Most among you might be aware of the stop loss in Zerodha but along with that, there is another term called trailing stop loss Zerodha.
Many consider the two to be the same.
But there is a minor difference that makes these two similar terms different from each other.
Here is the information that helps you in grabbing the in-depth knowledge of both.
Trailing Stop Loss in Zerodha
Before getting deep into the Trailing stop loss in Zerodha, it is important to know the difference between the stop-loss order and normal order.
The major point that differs from the two is the trigger price. On one hand, where normal order you choose either of the limit or market order but in stop-loss order, you select limit or market along with the trigger price.
The trigger price activates the inactive order whenever required.
To set the trailing stop loss in Zerodha the investor needs to look at the prevailing market conditions and bid price. This price defined the maximum price at which the investors will buy the stocks at the point of time.
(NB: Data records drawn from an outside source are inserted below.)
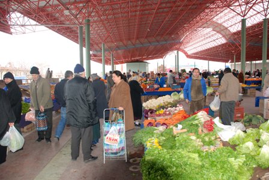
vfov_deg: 48.1
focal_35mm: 27
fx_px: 202
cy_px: 90
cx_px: 134
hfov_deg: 67.3
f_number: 5
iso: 800
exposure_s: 1/60
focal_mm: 18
Now comes to Trailing Price in Zerodha.
In simple terms, it is a special trade order where the stop-loss price instead of setting at a single defined value is set at a percentage or dollar value.
Let make the concept a bit simpler by considering one example.
For example, you buy a share of the company for Rs 100 and do not want to lose more than 5% on the amount you invested.
In that case,, the trailing stop is set, the broker gets an automatic intimation to sell the stock when the price fall more than 5%.
However, trailing stop loss prevents you from facing much loss but also keeps you away from taking advantage of the growing price of the market price of the stock.
Trailing Stop Loss Benefits
Trailing Stop Loss proves to be beneficial for investors as it prevents them from facing loss. It removes some sort of risk of trading and provides capital protection.
However, it requires some homework, like you need to consider the trailing stop percentage very carefully. Examine the market condition for that and make a decision that goes right with your investment strategies.
Other than this, frequent trading can impose a certain tax (wash sales) in the case when the stock is held for less than 30 days. Also, excessive trading turns into churning imposing a lot of fees and commission that eats away almost all the profit earned.
The trailing stop loss only moves in one direction and is specifically designed to lock profit or limit losses in trading.
Compared to the fixed stop loss, trailing stop losses is more flexible as it automates the direction of stock price and does not require any manual operations.